Все приуныли, опустили головы. У некоторых ребят даже слезы навернулись. Боятся друг другу в глаза поглядеть.
Я креплюсь изо всех сил. Заставляю себя вспомнить дни, когда Бешагура не так-то легко было обидеть. Припомнил забавный случай и невольно улыбнулся. Как хорошо, что я сдержал слезы, перед стоявшими людьми не показал свою слабость.
Каждый советовал Бешагуру какое-нибудь лекарство. Одни говорили, что ничего нет лучше свиного сала, другие, что самое верное средство — это мед с топленым маслом, третьи еще что-нибудь предлагали. А Гажмат назвал барсучий жир.
Мать Бешагура и попросила Дзыцца:
— Может, Алмахшиту в горах удастся раздобыть хоть немного? Все-таки там охотники…

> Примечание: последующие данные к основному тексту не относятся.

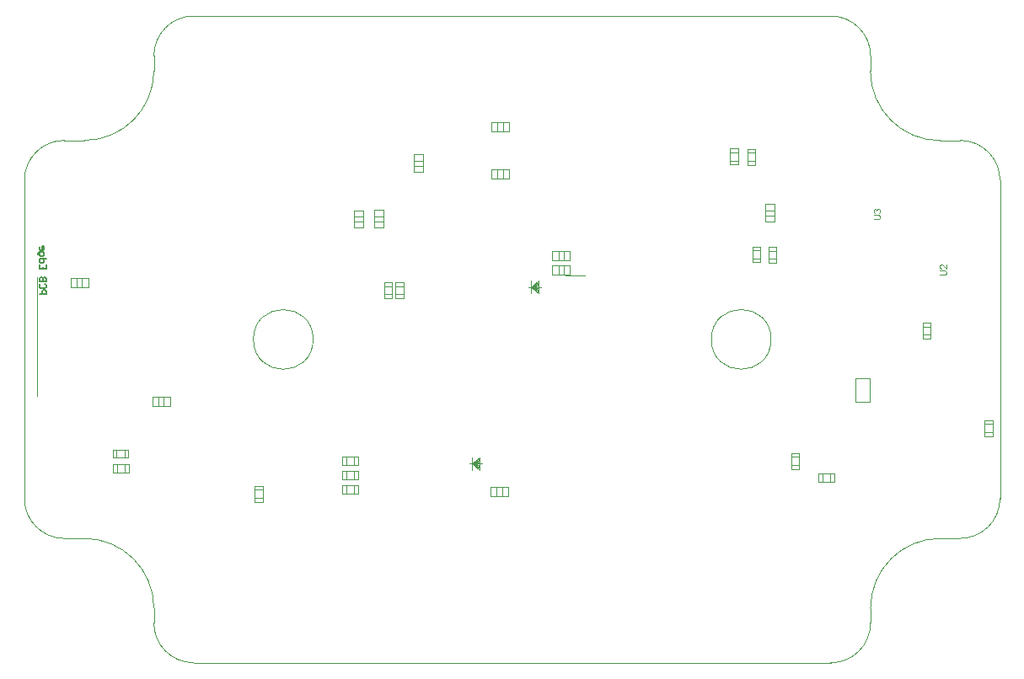
<source format=gm1>
G04*
G04 #@! TF.GenerationSoftware,Altium Limited,Altium Designer,21.6.1 (37)*
G04*
G04 Layer_Color=16711935*
%FSLAX44Y44*%
%MOMM*%
G71*
G04*
G04 #@! TF.SameCoordinates,1A0BCF72-60D2-4BA0-9B7A-98A30DA12748*
G04*
G04*
G04 #@! TF.FilePolarity,Positive*
G04*
G01*
G75*
%ADD12C,0.1000*%
%ADD148C,0.0127*%
%ADD149C,0.0254*%
%ADD150C,0.1500*%
D12*
X12788Y268386D02*
Y387386D01*
X853188Y445770D02*
X858478D01*
X859536Y446828D01*
Y448944D01*
X858478Y450002D01*
X853188D01*
X854246Y452118D02*
X853188Y453176D01*
Y455292D01*
X854246Y456350D01*
X855304D01*
X856362Y455292D01*
Y454234D01*
Y455292D01*
X857420Y456350D01*
X858478D01*
X859536Y455292D01*
Y453176D01*
X858478Y452118D01*
X919736Y389890D02*
X925026D01*
X926084Y390948D01*
Y393064D01*
X925026Y394122D01*
X919736D01*
X926084Y400470D02*
Y396238D01*
X921852Y400470D01*
X920794D01*
X919736Y399412D01*
Y397296D01*
X920794Y396238D01*
D148*
X750063Y325064D02*
G03*
X750063Y325064I-30000J0D01*
G01*
X290063D02*
G03*
X290063Y325064I-30000J0D01*
G01*
X850063Y610064D02*
G03*
X810063Y650063I-40000J0D01*
G01*
X170063D02*
G03*
X130063Y610064I0J-40000D01*
G01*
X60064Y525064D02*
G03*
X130063Y595064I0J70000D01*
G01*
X40064Y525064D02*
G03*
X63Y485064I-0J-40000D01*
G01*
Y165063D02*
G03*
X40064Y125063I40000J0D01*
G01*
X130063Y55064D02*
G03*
X60064Y125063I-70000J-0D01*
G01*
X130063Y40064D02*
G03*
X170063Y63I40000J-0D01*
G01*
X810063D02*
G03*
X850063Y40064I-0J40000D01*
G01*
X920063Y125063D02*
G03*
X850063Y55064I0J-70000D01*
G01*
X940063Y125063D02*
G03*
X980064Y165063I0J40000D01*
G01*
Y485064D02*
G03*
X940063Y525064I-40000J-0D01*
G01*
X849884Y594868D02*
G03*
X919884Y524868I70000J0D01*
G01*
X750063Y325064D02*
G03*
X750063Y325064I-30000J0D01*
G01*
X290063D02*
G03*
X290063Y325064I-30000J0D01*
G01*
X939868Y524868D02*
X940063Y525064D01*
X919884Y524868D02*
X939868D01*
X170063Y650063D02*
X810063D01*
X130063Y595064D02*
Y610064D01*
X40064Y525064D02*
X60064D01*
X63Y165063D02*
Y485064D01*
X40064Y125063D02*
X60064D01*
X130063Y40064D02*
Y55064D01*
X170063Y63D02*
X810063D01*
X850063Y40064D02*
Y55064D01*
X920063Y125063D02*
X940063D01*
X980063Y165063D02*
Y485064D01*
X543382Y389381D02*
X563382D01*
X850063Y595064D02*
Y610064D01*
D149*
X964502Y243966D02*
X972502D01*
Y227966D02*
Y243966D01*
X964502Y227966D02*
X972502D01*
X964502D02*
Y243966D01*
X972502Y227966D02*
Y231966D01*
X964502Y227966D02*
X972502D01*
X964502D02*
Y231966D01*
X972502D01*
X964502Y239966D02*
Y243966D01*
X972502D01*
Y239966D02*
Y243966D01*
X964502Y239966D02*
X972502D01*
X834517Y262509D02*
X849503D01*
X834517D02*
Y285623D01*
X849503D01*
Y262509D02*
Y285623D01*
X319152Y199200D02*
Y207200D01*
X335152D01*
Y199200D02*
Y207200D01*
X319152Y199200D02*
X335152D01*
X331152Y207200D02*
X335152D01*
Y199200D02*
Y207200D01*
X331152Y199200D02*
X335152D01*
X331152D02*
Y207200D01*
X319152Y199200D02*
X323152D01*
X319152D02*
Y207200D01*
X323152D01*
Y199200D02*
Y207200D01*
X319152Y184722D02*
Y192722D01*
X335152D01*
Y184722D02*
Y192722D01*
X319152Y184722D02*
X335152D01*
X331152Y192722D02*
X335152D01*
Y184722D02*
Y192722D01*
X331152Y184722D02*
X335152D01*
X331152D02*
Y192722D01*
X319152Y184722D02*
X323152D01*
X319152D02*
Y192722D01*
X323152D01*
Y184722D02*
Y192722D01*
X319152Y170244D02*
Y178244D01*
X335152D01*
Y170244D02*
Y178244D01*
X319152Y170244D02*
X335152D01*
X331152Y178244D02*
X335152D01*
Y170244D02*
Y178244D01*
X331152Y170244D02*
X335152D01*
X331152D02*
Y178244D01*
X319152Y170244D02*
X323152D01*
X319152D02*
Y178244D01*
X323152D01*
Y170244D02*
Y178244D01*
X372682Y370650D02*
X380682D01*
X372682Y366650D02*
Y370650D01*
Y366650D02*
X380682D01*
Y370650D01*
X372682Y378650D02*
X380682D01*
Y382650D01*
X372682D02*
X380682D01*
X372682Y378650D02*
Y382650D01*
X380682Y366650D02*
Y382650D01*
X372682D02*
X380682D01*
X372682Y366650D02*
Y382650D01*
Y366650D02*
X380682D01*
X770446Y198946D02*
X778446D01*
X770446Y194946D02*
Y198946D01*
Y194946D02*
X778446D01*
Y198946D01*
X770446Y206946D02*
X778446D01*
Y210946D01*
X770446D02*
X778446D01*
X770446Y206946D02*
Y210946D01*
X778446Y194946D02*
Y210946D01*
X770446D02*
X778446D01*
X770446Y194946D02*
Y210946D01*
Y194946D02*
X778446D01*
X361252Y370396D02*
X369252D01*
X361252Y366396D02*
Y370396D01*
Y366396D02*
X369252D01*
Y370396D01*
X361252Y378396D02*
X369252D01*
Y382396D01*
X361252D02*
X369252D01*
X361252Y378396D02*
Y382396D01*
X369252Y366396D02*
Y382396D01*
X361252D02*
X369252D01*
X361252Y366396D02*
Y382396D01*
Y366396D02*
X369252D01*
X447284Y200406D02*
X459984D01*
X449824Y194056D02*
Y206756D01*
Y200406D02*
X457444Y206756D01*
X449824Y200406D02*
X457444Y205486D01*
X449824Y200406D02*
X457444Y204216D01*
X449824Y200406D02*
X457444Y202946D01*
X449824Y200406D02*
X457444Y201676D01*
X449824Y200406D02*
X457444Y194056D01*
X449824Y200406D02*
X457444Y195326D01*
X449824Y200406D02*
X457444Y196596D01*
X449824Y200406D02*
X457444Y197866D01*
X449824Y200406D02*
X457444Y199136D01*
Y194056D02*
Y206756D01*
X506466Y377698D02*
X519166D01*
X509006Y371348D02*
Y384048D01*
Y377698D02*
X516626Y384048D01*
X509006Y377698D02*
X516626Y382778D01*
X509006Y377698D02*
X516626Y381508D01*
X509006Y377698D02*
X516626Y380238D01*
X509006Y377698D02*
X516626Y378968D01*
X509006Y377698D02*
X516626Y371348D01*
X509006Y377698D02*
X516626Y372618D01*
X509006Y377698D02*
X516626Y373888D01*
X509006Y377698D02*
X516626Y375158D01*
X509006Y377698D02*
X516626Y376428D01*
Y371348D02*
Y384048D01*
X391541Y499491D02*
X400939D01*
X391541Y493395D02*
Y499491D01*
Y493395D02*
X400939D01*
Y499491D01*
X391541Y504825D02*
X400939D01*
Y510921D01*
X391541D02*
X400939D01*
X391541Y504825D02*
Y510921D01*
X400939Y493395D02*
Y510921D01*
X391541D02*
X400939D01*
X391541Y493395D02*
Y510921D01*
Y493395D02*
X400939D01*
X480695Y486283D02*
Y495681D01*
Y486283D02*
X486791D01*
Y495681D01*
X480695D02*
X486791D01*
X475361Y486283D02*
Y495681D01*
X469265D02*
X475361D01*
X469265Y486283D02*
Y495681D01*
Y486283D02*
X475361D01*
X469265Y495681D02*
X486791D01*
X469265Y486283D02*
Y495681D01*
Y486283D02*
X486791D01*
Y495681D01*
X480695Y534289D02*
Y543687D01*
Y534289D02*
X486791D01*
Y543687D01*
X480695D02*
X486791D01*
X475361Y534289D02*
Y543687D01*
X469265D02*
X475361D01*
X469265Y534289D02*
Y543687D01*
Y534289D02*
X475361D01*
X469265Y543687D02*
X486791D01*
X469265Y534289D02*
Y543687D01*
Y534289D02*
X486791D01*
Y543687D01*
X52705Y377571D02*
Y386969D01*
X46609Y377571D02*
X52705D01*
X46609D02*
Y386969D01*
X52705D01*
X58039Y377571D02*
Y386969D01*
X64135D01*
Y377571D02*
Y386969D01*
X58039Y377571D02*
X64135D01*
X46609Y386969D02*
X64135D01*
Y377571D02*
Y386969D01*
X46609Y377571D02*
X64135D01*
X46609D02*
Y386969D01*
X541909Y390017D02*
Y399415D01*
Y390017D02*
X548005D01*
Y399415D01*
X541909D02*
X548005D01*
X536575Y390017D02*
Y399415D01*
X530479D02*
X536575D01*
X530479Y390017D02*
Y399415D01*
Y390017D02*
X536575D01*
X530479Y399415D02*
X548005D01*
X530479Y390017D02*
Y399415D01*
Y390017D02*
X548005D01*
Y399415D01*
X541909Y404749D02*
Y414147D01*
Y404749D02*
X548005D01*
Y414147D01*
X541909D02*
X548005D01*
X536575Y404749D02*
Y414147D01*
X530479D02*
X536575D01*
X530479Y404749D02*
Y414147D01*
Y404749D02*
X536575D01*
X530479Y414147D02*
X548005D01*
X530479Y404749D02*
Y414147D01*
Y404749D02*
X548005D01*
Y414147D01*
X479933Y167259D02*
Y176657D01*
Y167259D02*
X486029D01*
Y176657D01*
X479933D02*
X486029D01*
X474599Y167259D02*
Y176657D01*
X468503D02*
X474599D01*
X468503Y167259D02*
Y176657D01*
Y167259D02*
X474599D01*
X468503Y176657D02*
X486029D01*
X468503Y167259D02*
Y176657D01*
Y167259D02*
X486029D01*
Y176657D01*
X744347Y449453D02*
X753745D01*
X744347Y443357D02*
Y449453D01*
Y443357D02*
X753745D01*
Y449453D01*
X744347Y454787D02*
X753745D01*
Y460883D01*
X744347D02*
X753745D01*
X744347Y454787D02*
Y460883D01*
X753745Y443357D02*
Y460883D01*
X744347D02*
X753745D01*
X744347Y443357D02*
Y460883D01*
Y443357D02*
X753745D01*
X351409Y443611D02*
X360807D01*
X351409Y437515D02*
Y443611D01*
Y437515D02*
X360807D01*
Y443611D01*
X351409Y448945D02*
X360807D01*
Y455041D01*
X351409D02*
X360807D01*
X351409Y448945D02*
Y455041D01*
X360807Y437515D02*
Y455041D01*
X351409D02*
X360807D01*
X351409Y437515D02*
Y455041D01*
Y437515D02*
X360807D01*
X330835Y448691D02*
X340233D01*
Y454787D01*
X330835D02*
X340233D01*
X330835Y448691D02*
Y454787D01*
Y443357D02*
X340233D01*
X330835Y437261D02*
Y443357D01*
Y437261D02*
X340233D01*
Y443357D01*
X330835Y437261D02*
Y454787D01*
Y437261D02*
X340233D01*
Y454787D01*
X330835D02*
X340233D01*
X140081Y257683D02*
Y267081D01*
Y257683D02*
X146177D01*
Y267081D01*
X140081D02*
X146177D01*
X134747Y257683D02*
Y267081D01*
X128651D02*
X134747D01*
X128651Y257683D02*
Y267081D01*
Y257683D02*
X134747D01*
X128651Y267081D02*
X146177D01*
X128651Y257683D02*
Y267081D01*
Y257683D02*
X146177D01*
Y267081D01*
X902272Y326010D02*
X910272D01*
X902272D02*
Y342010D01*
X910272D01*
Y326010D02*
Y342010D01*
X902272Y338010D02*
Y342010D01*
X910272D01*
Y338010D02*
Y342010D01*
X902272Y338010D02*
X910272D01*
Y326010D02*
Y330010D01*
X902272Y326010D02*
X910272D01*
X902272D02*
Y330010D01*
X910272D01*
X809688Y182182D02*
Y190182D01*
Y182182D02*
X813688D01*
Y190182D01*
X809688D02*
X813688D01*
X801688Y182182D02*
Y190182D01*
X797688D02*
X801688D01*
X797688Y182182D02*
Y190182D01*
Y182182D02*
X801688D01*
X797688Y190182D02*
X813688D01*
X797688Y182182D02*
Y190182D01*
Y182182D02*
X813688D01*
Y190182D01*
X726504Y516508D02*
X734504D01*
Y500508D02*
Y516508D01*
X726504Y500508D02*
X734504D01*
X726504D02*
Y516508D01*
X734504Y500508D02*
Y504508D01*
X726504Y500508D02*
X734504D01*
X726504D02*
Y504508D01*
X734504D01*
X726504Y512508D02*
Y516508D01*
X734504D01*
Y512508D02*
Y516508D01*
X726504Y512508D02*
X734504D01*
X708978Y504762D02*
X716978D01*
X708978Y500762D02*
Y504762D01*
Y500762D02*
X716978D01*
Y504762D01*
X708978Y512762D02*
X716978D01*
Y516762D01*
X708978D02*
X716978D01*
X708978Y512762D02*
Y516762D01*
X716978Y500762D02*
Y516762D01*
X708978D02*
X716978D01*
X708978Y500762D02*
Y516762D01*
Y500762D02*
X716978D01*
X747332Y418210D02*
X755332D01*
Y402210D02*
Y418210D01*
X747332Y402210D02*
X755332D01*
X747332D02*
Y418210D01*
X755332Y402210D02*
Y406210D01*
X747332Y402210D02*
X755332D01*
X747332D02*
Y406210D01*
X755332D01*
X747332Y414210D02*
Y418210D01*
X755332D01*
Y414210D02*
Y418210D01*
X747332Y414210D02*
X755332D01*
X731584Y406464D02*
X739584D01*
X731584Y402464D02*
Y406464D01*
Y402464D02*
X739584D01*
Y406464D01*
X731584Y414464D02*
X739584D01*
Y418464D01*
X731584D02*
X739584D01*
X731584Y414464D02*
Y418464D01*
X739584Y402464D02*
Y418464D01*
X731584D02*
X739584D01*
X731584Y402464D02*
Y418464D01*
Y402464D02*
X739584D01*
X88520Y206058D02*
Y214058D01*
X104520D01*
Y206058D02*
Y214058D01*
X88520Y206058D02*
X104520D01*
X100520Y214058D02*
X104520D01*
Y206058D02*
Y214058D01*
X100520Y206058D02*
X104520D01*
X100520D02*
Y214058D01*
X88520Y206058D02*
X92520D01*
X88520D02*
Y214058D01*
X92520D01*
Y206058D02*
Y214058D01*
X231458Y177926D02*
X239458D01*
Y161926D02*
Y177926D01*
X231458Y161926D02*
X239458D01*
X231458D02*
Y177926D01*
X239458Y161926D02*
Y165926D01*
X231458Y161926D02*
X239458D01*
X231458D02*
Y165926D01*
X239458D01*
X231458Y173926D02*
Y177926D01*
X239458D01*
Y173926D02*
Y177926D01*
X231458Y173926D02*
X239458D01*
X89028Y191580D02*
Y199580D01*
X105028D01*
Y191580D02*
Y199580D01*
X89028Y191580D02*
X105028D01*
X101028Y199580D02*
X105028D01*
Y191580D02*
Y199580D01*
X101028Y191580D02*
X105028D01*
X101028D02*
Y199580D01*
X89028Y191580D02*
X93028D01*
X89028D02*
Y199580D01*
X93028D01*
Y191580D02*
Y199580D01*
D150*
X15388Y370386D02*
X21736D01*
Y373560D01*
X20678Y374618D01*
X18562D01*
X17504Y373560D01*
Y370386D01*
X20678Y380966D02*
X21736Y379908D01*
Y377792D01*
X20678Y376734D01*
X16446D01*
X15388Y377792D01*
Y379908D01*
X16446Y380966D01*
X21736Y383082D02*
X15388D01*
Y386256D01*
X16446Y387314D01*
X17504D01*
X18562Y386256D01*
Y383082D01*
Y386256D01*
X19620Y387314D01*
X20678D01*
X21736Y386256D01*
Y383082D01*
Y400010D02*
Y395778D01*
X15388D01*
Y400010D01*
X18562Y395778D02*
Y397894D01*
X21736Y406358D02*
X15388D01*
Y403184D01*
X16446Y402126D01*
X18562D01*
X19620Y403184D01*
Y406358D01*
X13272Y410590D02*
Y411648D01*
X14330Y412706D01*
X19620D01*
Y409532D01*
X18562Y408474D01*
X16446D01*
X15388Y409532D01*
Y412706D01*
Y417996D02*
Y415880D01*
X16446Y414822D01*
X18562D01*
X19620Y415880D01*
Y417996D01*
X18562Y419054D01*
X17504D01*
Y414822D01*
M02*

</source>
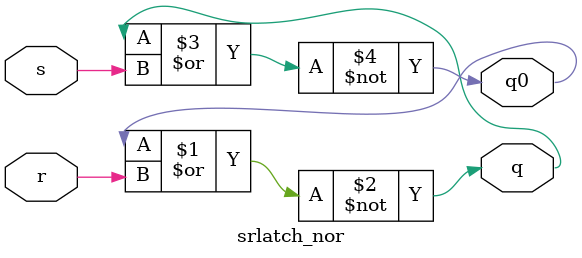
<source format=v>
module srlatch_nor(s,r,q,q0);
  input s,r;
  output q,q0;
  assign q = ~(q0|r);
  assign q0 = ~(q|s);
endmodule

</source>
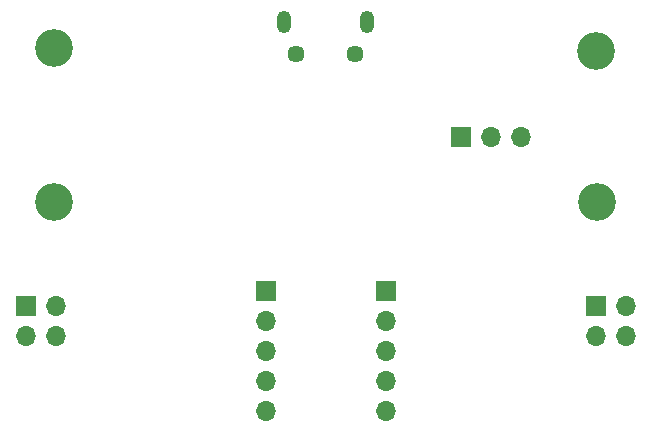
<source format=gbs>
%TF.GenerationSoftware,KiCad,Pcbnew,(6.0.2)*%
%TF.CreationDate,2022-05-14T01:06:09+01:00*%
%TF.ProjectId,mcp_breadboard,6d63705f-6272-4656-9164-626f6172642e,rev?*%
%TF.SameCoordinates,Original*%
%TF.FileFunction,Soldermask,Bot*%
%TF.FilePolarity,Negative*%
%FSLAX46Y46*%
G04 Gerber Fmt 4.6, Leading zero omitted, Abs format (unit mm)*
G04 Created by KiCad (PCBNEW (6.0.2)) date 2022-05-14 01:06:09*
%MOMM*%
%LPD*%
G01*
G04 APERTURE LIST*
%ADD10C,3.200000*%
%ADD11O,1.200000X1.900000*%
%ADD12C,1.450000*%
%ADD13O,1.700000X1.700000*%
%ADD14R,1.700000X1.700000*%
G04 APERTURE END LIST*
D10*
%TO.C,H1*%
X27000000Y-45000000D03*
%TD*%
%TO.C,H4*%
X73000000Y-45000000D03*
%TD*%
D11*
%TO.C,J5*%
X53500000Y-29762500D03*
X46500000Y-29762500D03*
D12*
X52500000Y-32462500D03*
X47500000Y-32462500D03*
%TD*%
D13*
%TO.C,SW3*%
X66540000Y-39500000D03*
X64000000Y-39500000D03*
D14*
X61460000Y-39500000D03*
%TD*%
D10*
%TO.C,H2*%
X27000000Y-32000000D03*
%TD*%
%TO.C,H3*%
X72860000Y-32220000D03*
%TD*%
D13*
%TO.C,J3*%
X44920000Y-62700000D03*
X44920000Y-60160000D03*
X44920000Y-57620000D03*
X44920000Y-55080000D03*
D14*
X44920000Y-52540000D03*
%TD*%
D13*
%TO.C,J4*%
X55080000Y-62700000D03*
X55080000Y-60160000D03*
X55080000Y-57620000D03*
X55080000Y-55080000D03*
D14*
X55080000Y-52540000D03*
%TD*%
D13*
%TO.C,J2*%
X75400000Y-56350000D03*
X75400000Y-53810000D03*
X72860000Y-56350000D03*
D14*
X72860000Y-53810000D03*
%TD*%
D13*
%TO.C,J1*%
X27140000Y-56350000D03*
X27140000Y-53810000D03*
X24600000Y-56350000D03*
D14*
X24600000Y-53810000D03*
%TD*%
M02*

</source>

Дядя Алмахшит и сам хороший охотник. Если на медведя ходил — еще бы не охотник! А прошлым летом горного тура подстрелил. Я тогда впервые был в горах. Мы ехали в полуторке, которую вел друг Алмахшита. В кабине я не захотел и забрался в кузов. Хорошо было глядеть по сторонам: горы в облаках и синие ущелья в облаках… От восторга я даже несколько раз пристукнул кулаком по кабине. Шофер остановил машину и выглянул, открыв дверцу:
— Чего тебе?
— Ничего.
— А зачем стучал?
Откуда мне было знать, что шофер остановится? Мне и потом очень хотелось постучать, но сдержался. Чем выше поднимались, тем тревожней становилось на душе. Ехали по самому краю ущелья, и было так страшно, что я зажмурился однажды: как не свалились в пропасть! И почему-то все время казалось, что обязательно врежемся в скалу и перевернемся — машина едва не задевала бортом нависшие каменные глыбы. Два месяца я прожил в горах, привык к ущельям и скалам и перестал их бояться.
Там, в горах, я и узнал, какой охотник Алмахшит.
Несколько дней он где-то пропадал. Пошли его искать. Вдруг Дзаххотт, сын дяди Алмахшита, закричал, показывая на склон горы: «Глянь-ка!»
Я не поверил своим глазам. От сосны к сосне протянута проволока, и на ней рогами вниз висела освежеванная турья туша. Распластав крылья, огромный горный орел, вырывал из нее клочья мяса… Он время от времени пытался взлететь, вцепившись в тушу когтями, но проволока не пускала. Было страшно смотреть, с какой силой орел сотрясал жиденькие сосны; с них осыпались сухие ветки. Мы опомнились, стали бросать камни в орла. Тут и Алмахшит появился с косою на плече.